Mais les constituants ont prévu d’un autre côté que l’élection des membres de ces instances se fasse à une majorité des deux tiers, soit à 145 voix au moins sur un total de 217 membres que compte le parlement.
Ce choix vient du souci de soustraire ces instances à la mainmise d’un seul parti politique ou même à la mainmise de la majorité qui gouverne et de permettre ainsi au plus grand nombre d’acteurs politiques représentés au parlement de prendre part à la désignation des membres d’institutions aussi importantes pour la pérennisation et le renforcement de la démocratie.
Jusqu’au jour d’aujourd’hui rien dans notre Parlement n’a encore été entrepris pour l’organisation de l’élection des membres des quatre instances restantes. Mais plus grave encore, les deux crises qu’a connues l’ISIE, cet arbitre des élections et le garant de leur caractère démocratique, et qui se sont manifestées par la démission successive de ses deux présidents ainsi que par le blocage du processus de renouvellement du tiers de ses membres, dénotent une volonté de la part des députés de faire de la procédure d’élection des membres de cette instance un moyen de pression pour limiter son indépendance alors que nous sommes au seuil d’élections nationales.
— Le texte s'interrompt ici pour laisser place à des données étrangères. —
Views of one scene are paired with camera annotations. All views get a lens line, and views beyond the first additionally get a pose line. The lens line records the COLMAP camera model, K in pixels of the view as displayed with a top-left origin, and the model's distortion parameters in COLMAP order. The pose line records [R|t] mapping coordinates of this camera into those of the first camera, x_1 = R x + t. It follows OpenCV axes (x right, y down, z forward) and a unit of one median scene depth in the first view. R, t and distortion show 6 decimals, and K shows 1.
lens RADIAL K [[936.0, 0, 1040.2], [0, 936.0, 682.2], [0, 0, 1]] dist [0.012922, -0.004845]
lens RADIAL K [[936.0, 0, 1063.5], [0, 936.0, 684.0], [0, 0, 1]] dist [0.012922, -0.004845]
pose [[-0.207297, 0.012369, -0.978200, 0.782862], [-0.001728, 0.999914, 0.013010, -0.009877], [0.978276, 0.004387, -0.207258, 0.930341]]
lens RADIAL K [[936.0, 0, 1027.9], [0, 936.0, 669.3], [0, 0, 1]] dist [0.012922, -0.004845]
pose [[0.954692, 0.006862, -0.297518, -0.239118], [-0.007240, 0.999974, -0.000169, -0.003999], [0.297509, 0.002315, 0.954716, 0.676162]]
Il n’en demeure pas moins que même si la Constitution de 2014 est loin d’être parfaite, elle contient des mécanismes propres à la mise en place d’une démocratie.
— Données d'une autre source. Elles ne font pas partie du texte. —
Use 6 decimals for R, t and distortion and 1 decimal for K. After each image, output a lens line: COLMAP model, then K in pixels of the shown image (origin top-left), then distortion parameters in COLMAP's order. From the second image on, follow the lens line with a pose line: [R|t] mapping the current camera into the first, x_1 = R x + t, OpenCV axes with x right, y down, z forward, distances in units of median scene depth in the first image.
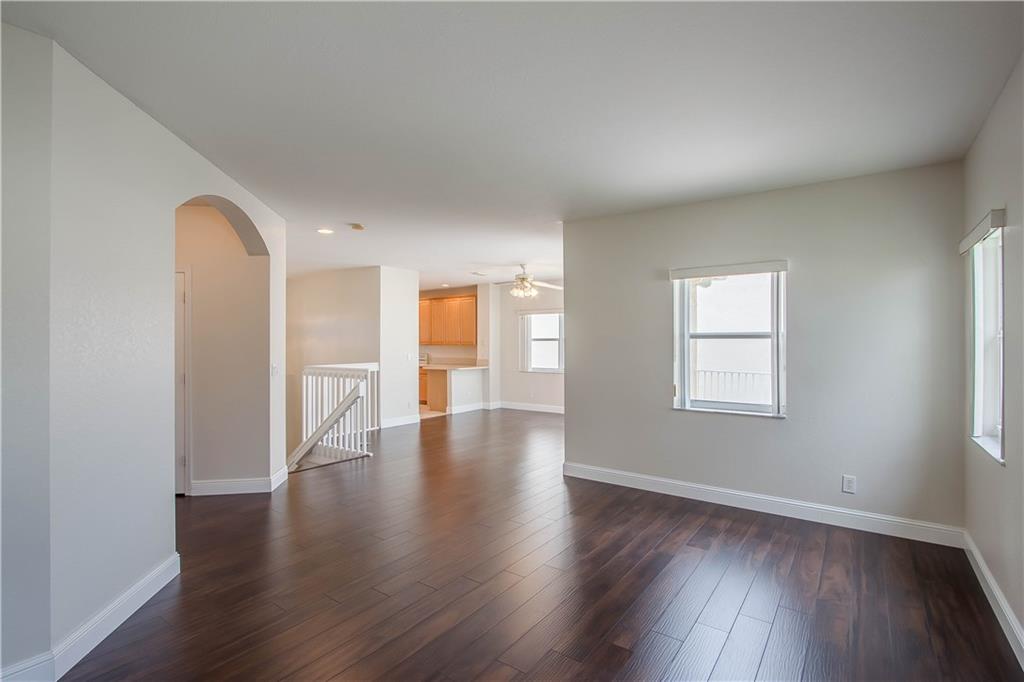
lens RADIAL K [[475.0, 0, 513.4], [0, 475.0, 339.7], [0, 0, 1]] dist [-0.028112, 0.000041]
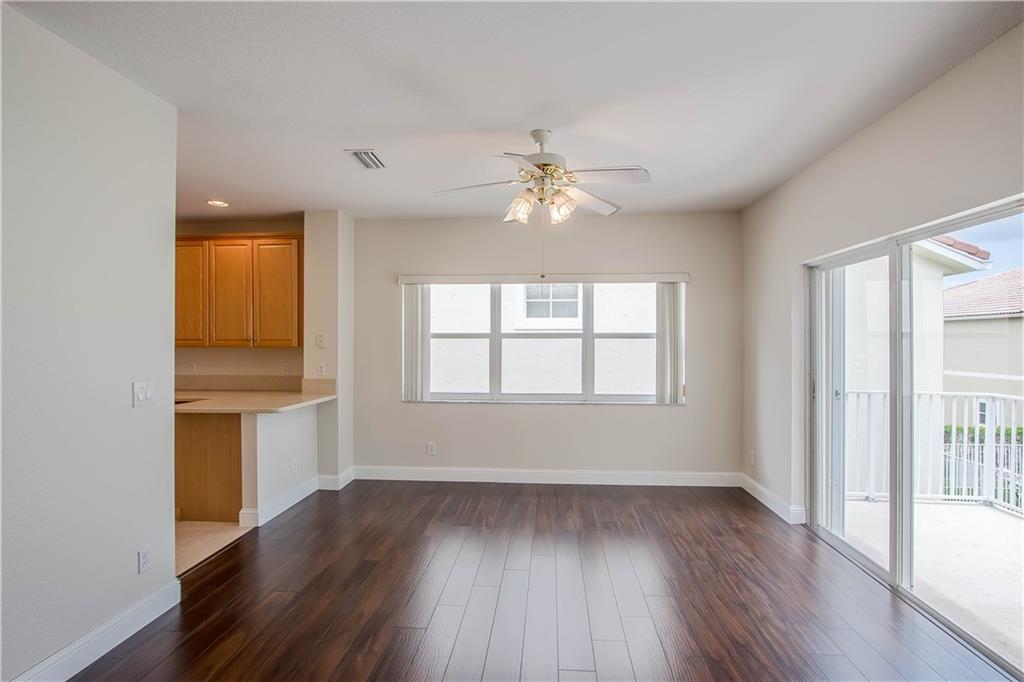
lens RADIAL K [[475.0, 0, 513.4], [0, 475.0, 339.7], [0, 0, 1]] dist [-0.028112, 0.000041]
pose [[0.852276, 0.004787, 0.523070, -0.144026], [-0.006311, 0.999979, 0.001131, 0.003063], [-0.523054, -0.004265, 0.852289, 0.536087]]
En dernière analyse, ne pensez-vous pas que la Constitution, telle qu’elle est aujourd’hui, soit malgré tout un frein pour la démocratie?
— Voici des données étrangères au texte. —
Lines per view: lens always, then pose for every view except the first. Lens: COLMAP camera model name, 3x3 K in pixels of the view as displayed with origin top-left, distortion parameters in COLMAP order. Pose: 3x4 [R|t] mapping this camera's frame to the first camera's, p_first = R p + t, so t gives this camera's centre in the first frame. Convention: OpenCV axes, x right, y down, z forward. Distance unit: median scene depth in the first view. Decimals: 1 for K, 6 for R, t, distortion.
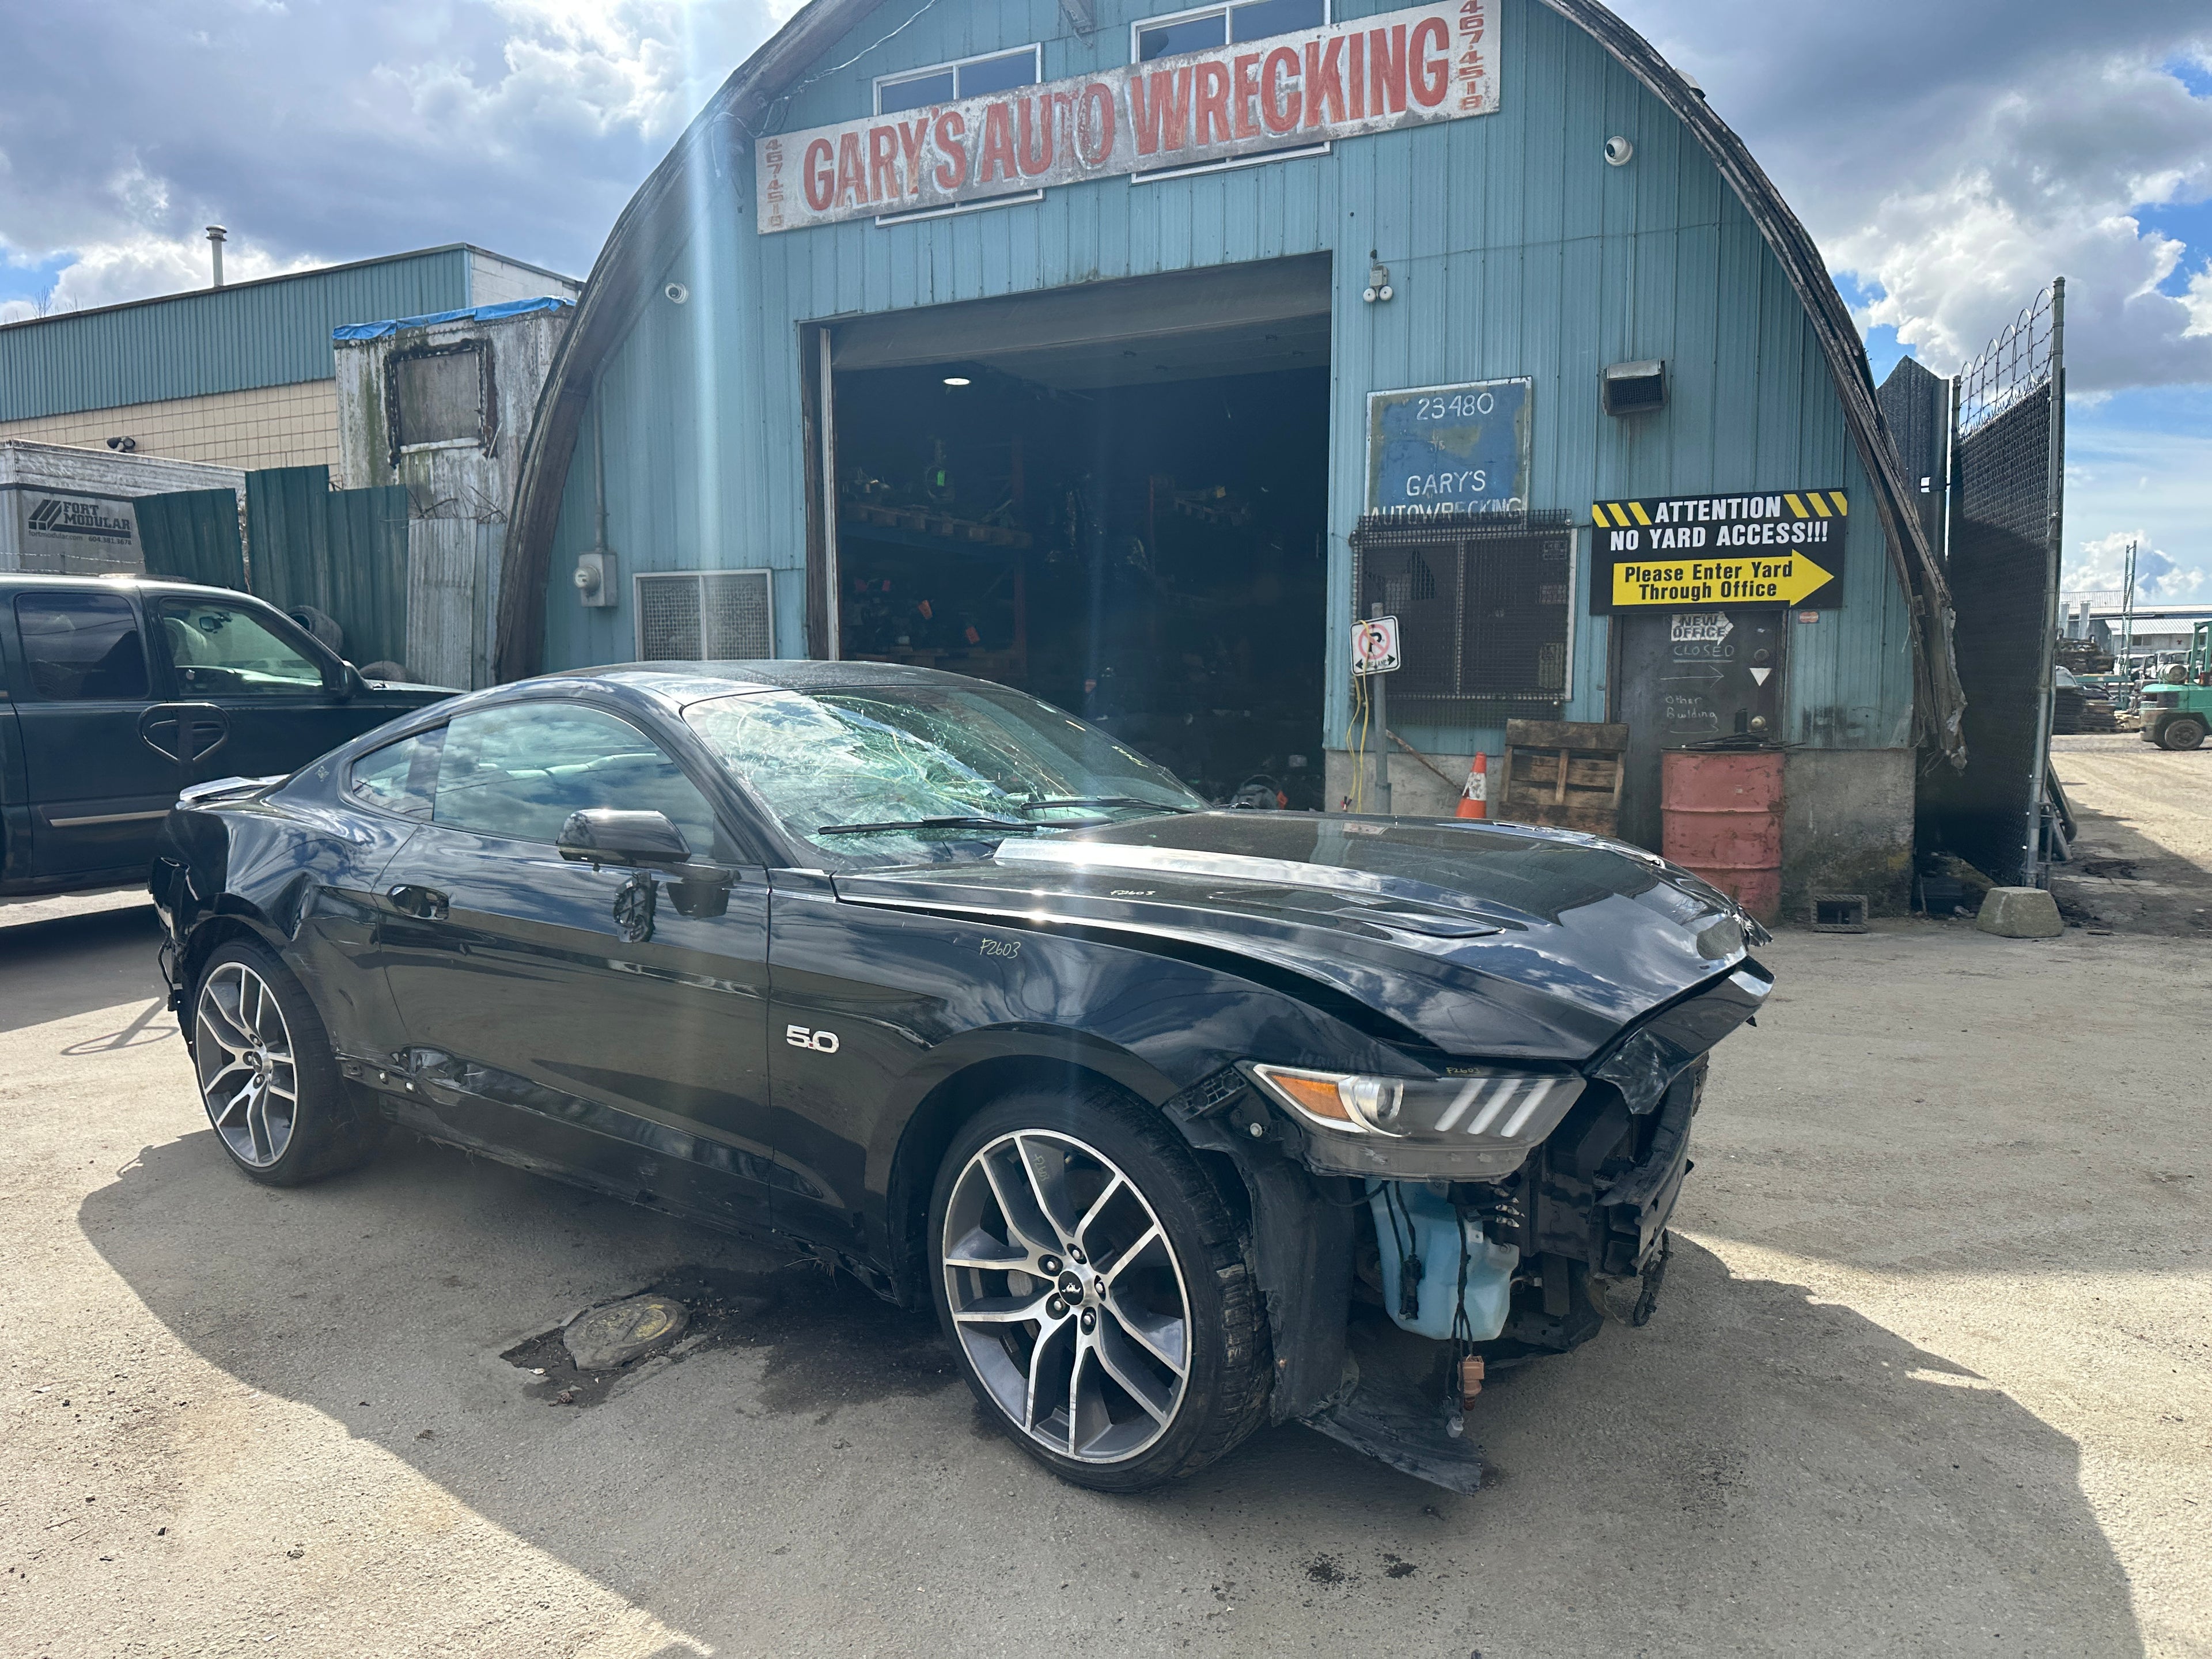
lens RADIAL K [[1749.7, 0, 1038.0], [0, 1749.7, 830.9], [0, 0, 1]] dist [0.115835, -0.257695]
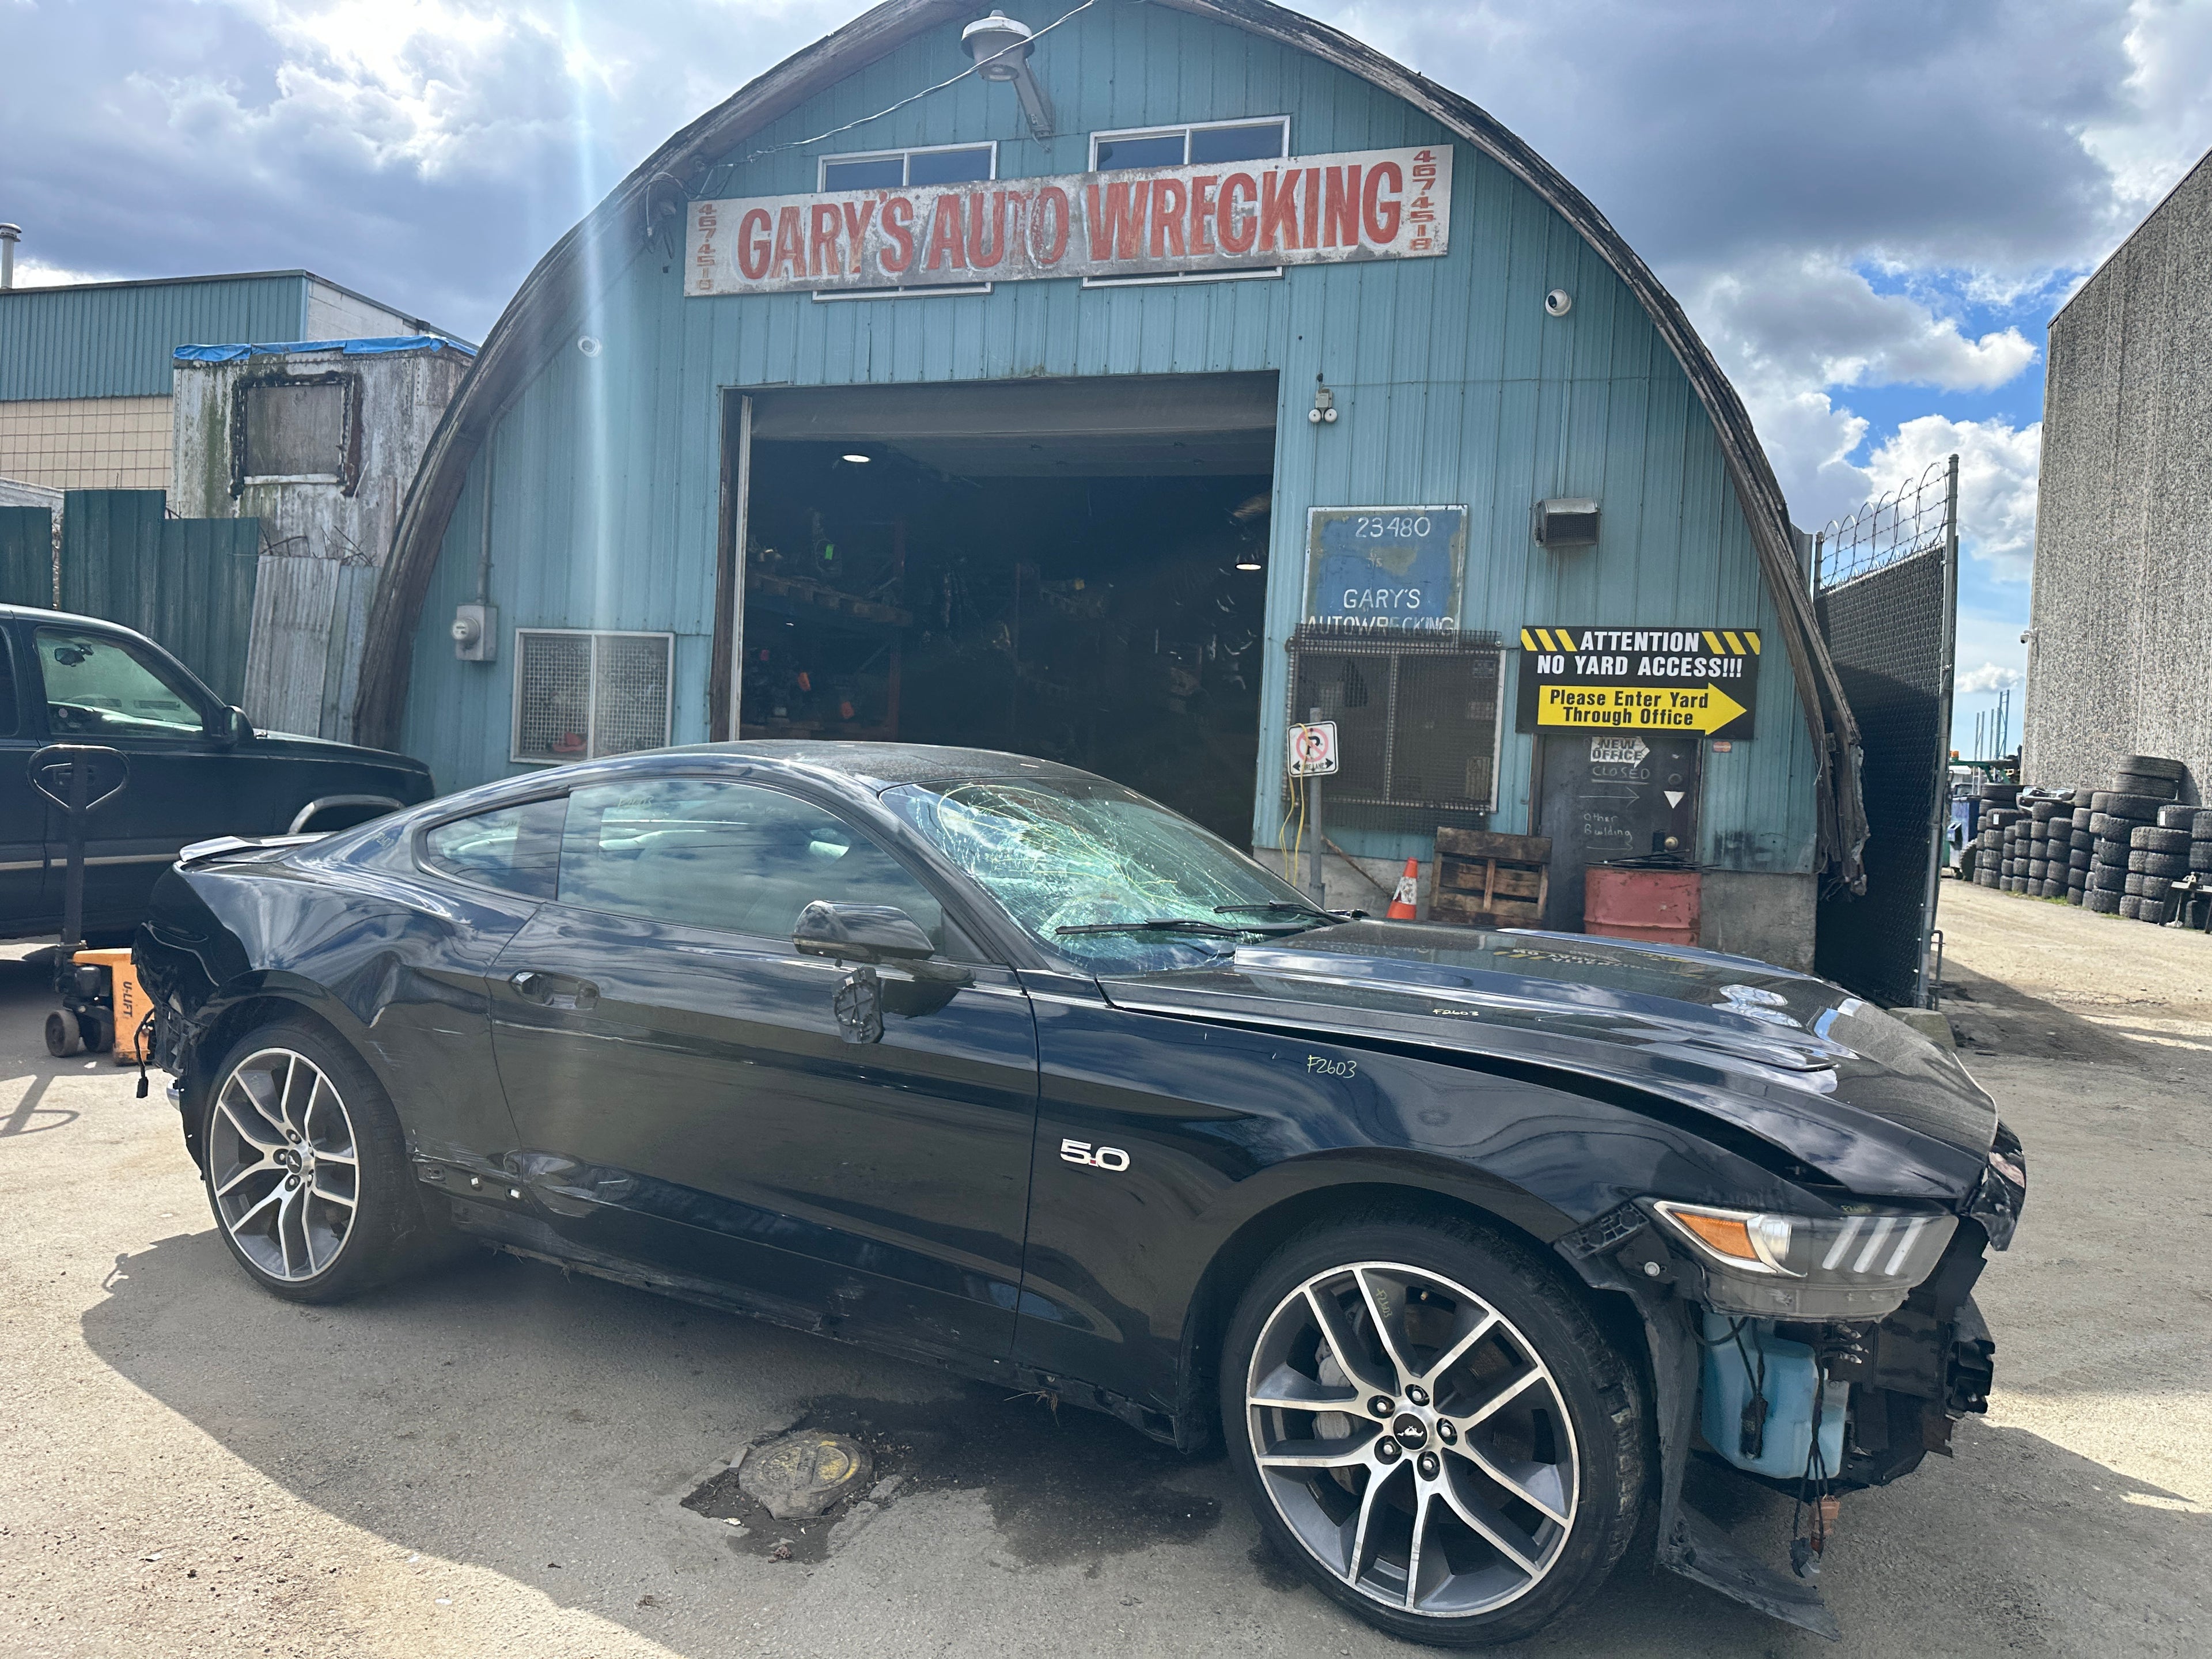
lens RADIAL K [[1740.9, 0, 1070.0], [0, 1740.9, 789.3], [0, 0, 1]] dist [0.115348, -0.222629]
pose [[0.983416, 0.049551, 0.174466, -0.125727], [-0.037676, 0.996783, -0.070735, -0.004667], [-0.177409, 0.062988, 0.982119, 0.025755]]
Si une menace sérieuse pèse aujourd’hui sur notre démocratie naissante, cela ne tient pas aux faiblesses du montage institutionnel mais à l’attitude des acteurs politiques face à leurs responsabilités, à leurs pouvoirs et aux limites que leur a posées cette même Constitution. Même le conflit entre les deux têtes de l’exécutif, issues de la même famille politique, faut-il le rappeler, qui a atteint depuis quelques semaines des dimensions inédites, n’est pas dû à proprement parler à la répartition maladroite des compétences entre le président de la République et le chef du gouvernement, mais au refus du premier de s’en tenir au statut que la Constitution lui confère et au détournement fait par le second de la nature des rapports qui le lient au Parlement. Etant entendu qu’il ne lui revient pas de modifier en cours de route la nature et la composition de la coalition qui le soutient, mais il appartient à une majorité parlementaire préconstituée et issue du suffrage de lui accorder sa confiance afin qu’il accède au pouvoir et s’y maintienne.
La jeune Constitution tunisienne n’a pas encore déployé tout son potentiel, sa mise en application est encore loin d’être achevée. Il est peut-être encore tôt de parler de sa révision et rien ne garantit qu’avec la classe politique actuelle on puisse aboutir à un texte constitutionnel mieux construit. Et même si cela était possible, rien ne garantirait que ces mêmes acteurs politiques soient disposés à s’y conformer.